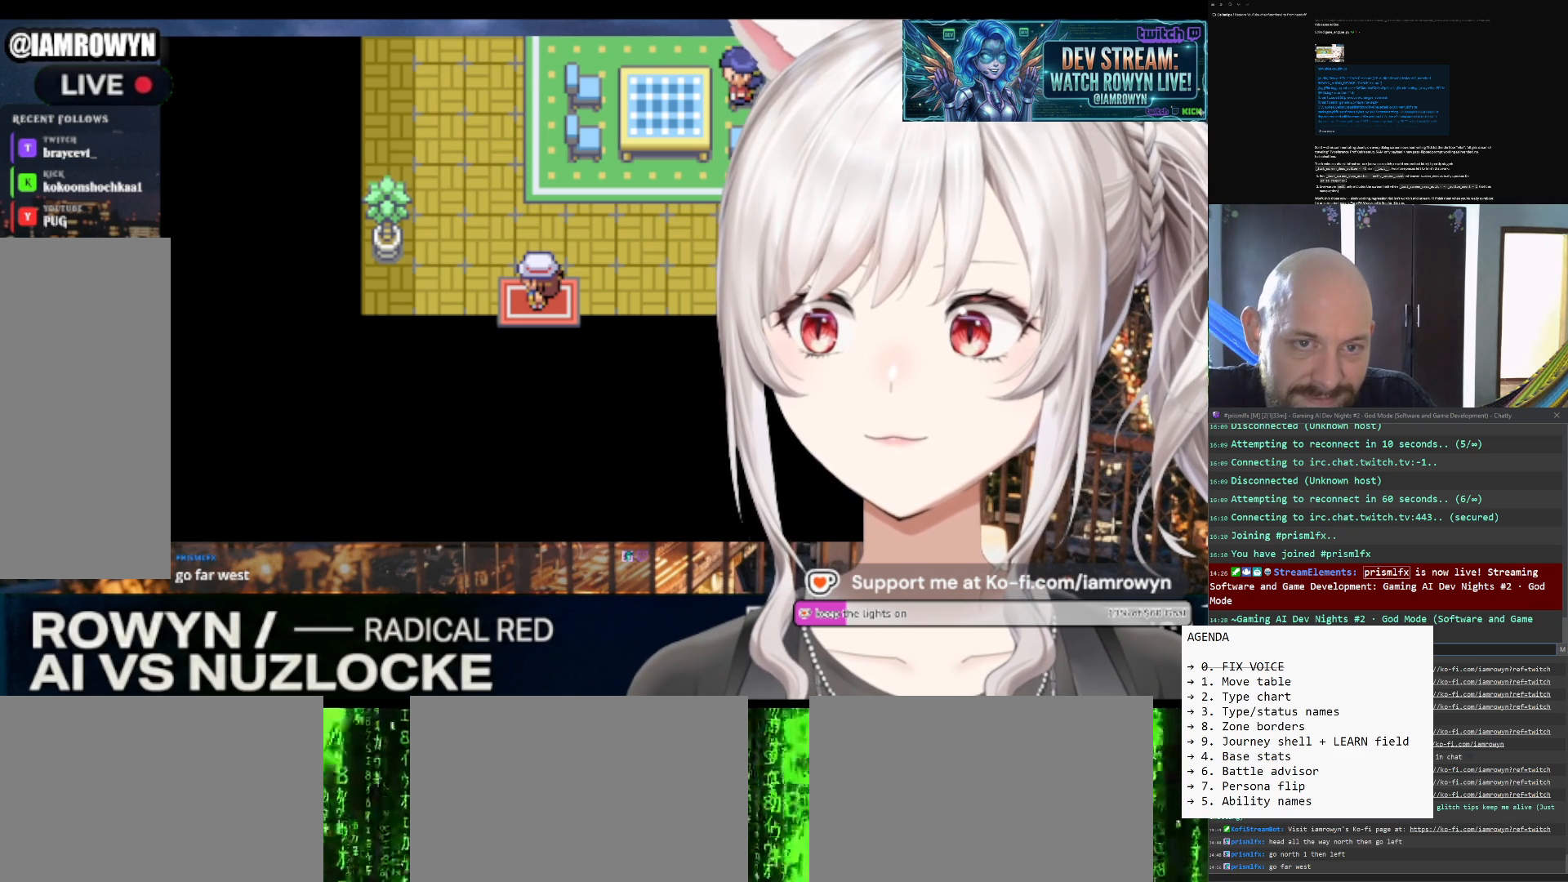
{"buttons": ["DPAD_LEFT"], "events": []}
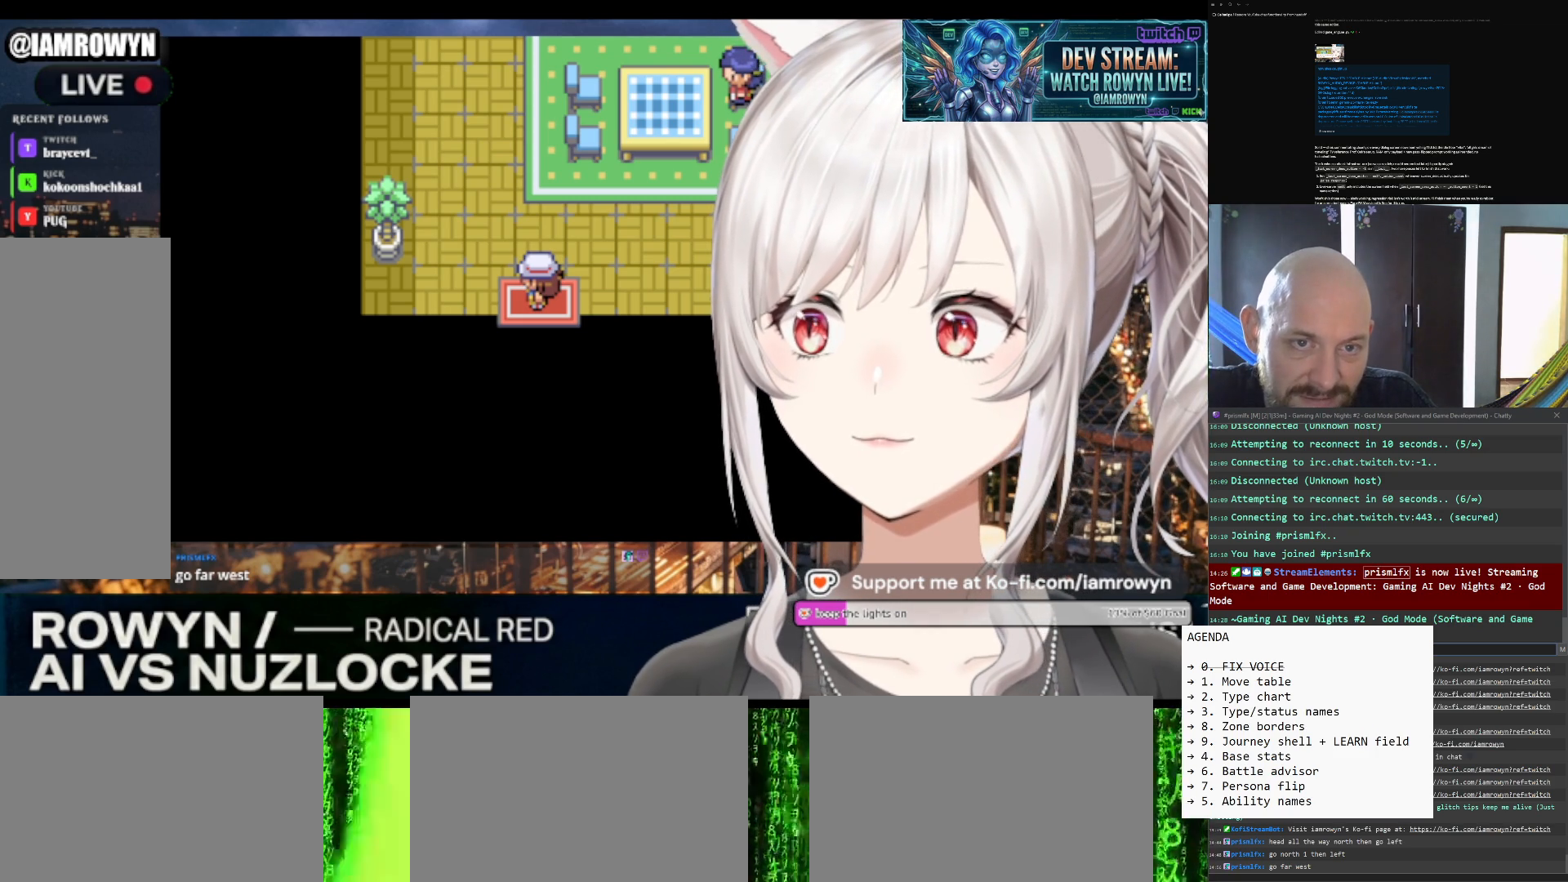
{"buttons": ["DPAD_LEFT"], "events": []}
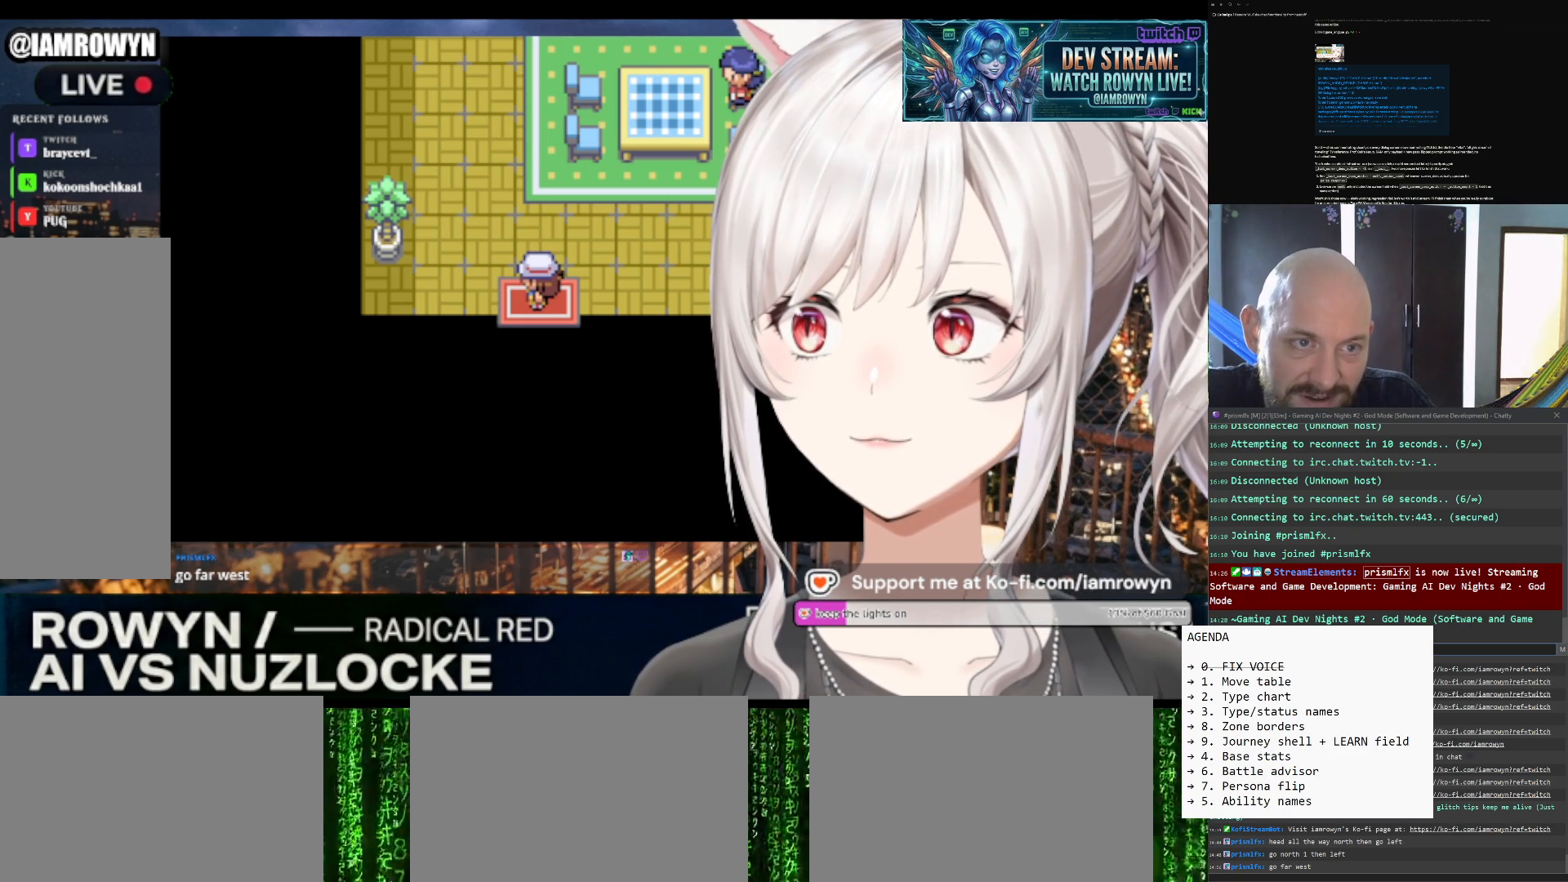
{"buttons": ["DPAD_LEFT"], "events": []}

━━━━━━━━━━━━━━━━━━━━

> Task brief
Reproduce the listing word for word. Do not carry over the pictures.

> Solution below
{"buttons": ["DPAD_LEFT"], "events": []}
{"buttons": ["DPAD_LEFT"], "events": []}
{"buttons": ["DPAD_LEFT"], "events": []}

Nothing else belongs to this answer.